* _The data_
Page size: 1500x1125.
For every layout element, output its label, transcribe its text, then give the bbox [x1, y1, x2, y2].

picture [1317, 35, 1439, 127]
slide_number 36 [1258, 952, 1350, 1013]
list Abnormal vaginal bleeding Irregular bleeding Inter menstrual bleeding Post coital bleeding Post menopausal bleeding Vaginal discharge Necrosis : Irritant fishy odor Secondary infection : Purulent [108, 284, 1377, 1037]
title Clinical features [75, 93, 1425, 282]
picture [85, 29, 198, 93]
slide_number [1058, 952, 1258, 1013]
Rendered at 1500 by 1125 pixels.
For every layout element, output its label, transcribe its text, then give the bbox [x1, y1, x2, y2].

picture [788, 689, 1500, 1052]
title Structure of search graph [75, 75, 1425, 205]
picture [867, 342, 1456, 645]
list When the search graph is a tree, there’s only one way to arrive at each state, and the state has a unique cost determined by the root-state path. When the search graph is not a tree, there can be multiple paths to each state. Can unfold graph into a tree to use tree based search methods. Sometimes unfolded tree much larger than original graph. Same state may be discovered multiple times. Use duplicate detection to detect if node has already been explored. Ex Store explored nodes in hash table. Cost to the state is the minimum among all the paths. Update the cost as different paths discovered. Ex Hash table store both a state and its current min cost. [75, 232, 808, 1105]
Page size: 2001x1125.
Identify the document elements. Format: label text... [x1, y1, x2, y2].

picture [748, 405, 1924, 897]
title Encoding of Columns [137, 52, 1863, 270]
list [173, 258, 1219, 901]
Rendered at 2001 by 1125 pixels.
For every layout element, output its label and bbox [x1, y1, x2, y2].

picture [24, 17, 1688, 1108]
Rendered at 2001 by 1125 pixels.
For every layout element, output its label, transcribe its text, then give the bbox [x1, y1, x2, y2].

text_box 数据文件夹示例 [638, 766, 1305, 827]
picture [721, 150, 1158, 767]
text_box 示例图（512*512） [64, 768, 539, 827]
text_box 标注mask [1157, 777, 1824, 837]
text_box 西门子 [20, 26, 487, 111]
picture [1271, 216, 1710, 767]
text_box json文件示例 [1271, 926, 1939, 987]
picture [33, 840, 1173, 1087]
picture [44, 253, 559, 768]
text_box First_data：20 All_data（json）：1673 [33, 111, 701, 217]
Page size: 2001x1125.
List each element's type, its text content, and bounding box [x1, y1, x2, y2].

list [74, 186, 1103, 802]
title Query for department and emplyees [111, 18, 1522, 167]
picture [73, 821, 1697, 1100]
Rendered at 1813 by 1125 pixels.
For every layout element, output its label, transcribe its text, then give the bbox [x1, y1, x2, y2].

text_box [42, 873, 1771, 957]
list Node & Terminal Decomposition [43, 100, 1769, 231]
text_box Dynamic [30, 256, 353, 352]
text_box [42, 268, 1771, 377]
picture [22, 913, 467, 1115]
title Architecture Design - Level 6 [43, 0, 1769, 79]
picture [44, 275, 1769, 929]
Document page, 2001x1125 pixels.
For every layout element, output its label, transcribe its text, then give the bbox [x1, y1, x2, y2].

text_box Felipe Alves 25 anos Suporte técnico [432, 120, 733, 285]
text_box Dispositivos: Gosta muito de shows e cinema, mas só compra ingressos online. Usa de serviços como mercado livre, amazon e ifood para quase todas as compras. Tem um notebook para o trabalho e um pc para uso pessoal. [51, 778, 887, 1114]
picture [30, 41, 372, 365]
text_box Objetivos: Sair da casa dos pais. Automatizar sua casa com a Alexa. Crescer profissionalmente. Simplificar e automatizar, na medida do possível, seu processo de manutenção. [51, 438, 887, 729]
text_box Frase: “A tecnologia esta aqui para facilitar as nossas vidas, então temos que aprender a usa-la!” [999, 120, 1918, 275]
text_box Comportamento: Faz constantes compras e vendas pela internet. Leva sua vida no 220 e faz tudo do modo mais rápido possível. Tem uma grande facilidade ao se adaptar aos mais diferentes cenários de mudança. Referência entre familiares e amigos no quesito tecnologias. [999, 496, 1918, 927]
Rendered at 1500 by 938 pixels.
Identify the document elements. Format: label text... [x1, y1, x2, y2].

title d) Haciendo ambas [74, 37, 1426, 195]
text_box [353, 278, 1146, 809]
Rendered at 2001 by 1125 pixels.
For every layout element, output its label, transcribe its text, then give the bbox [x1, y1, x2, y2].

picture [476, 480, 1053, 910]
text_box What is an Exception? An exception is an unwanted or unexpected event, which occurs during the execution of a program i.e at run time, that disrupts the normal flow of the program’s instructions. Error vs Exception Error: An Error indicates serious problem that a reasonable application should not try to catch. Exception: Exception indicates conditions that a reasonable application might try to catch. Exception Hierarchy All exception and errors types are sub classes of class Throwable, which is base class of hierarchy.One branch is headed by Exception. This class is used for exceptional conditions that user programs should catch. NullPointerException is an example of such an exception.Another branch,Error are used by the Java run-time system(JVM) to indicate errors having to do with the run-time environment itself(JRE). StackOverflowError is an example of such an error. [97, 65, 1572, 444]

* _About this exercise_
Could you please copy the lines of the listing above exactly, from its first line through the line bearing "Rendered at 1500 by 1125 pixels.", and nothing more?

* _Response area_
Page size: 1500x1125.
For every layout element, output its label, transcribe its text, then give the bbox [x1, y1, x2, y2].

picture [1317, 35, 1439, 127]
slide_number 36 [1258, 952, 1350, 1013]
list Abnormal vaginal bleeding Irregular bleeding Inter menstrual bleeding Post coital bleeding Post menopausal bleeding Vaginal discharge Necrosis : Irritant fishy odor Secondary infection : Purulent [108, 284, 1377, 1037]
title Clinical features [75, 93, 1425, 282]
picture [85, 29, 198, 93]
slide_number [1058, 952, 1258, 1013]
Rendered at 1500 by 1125 pixels.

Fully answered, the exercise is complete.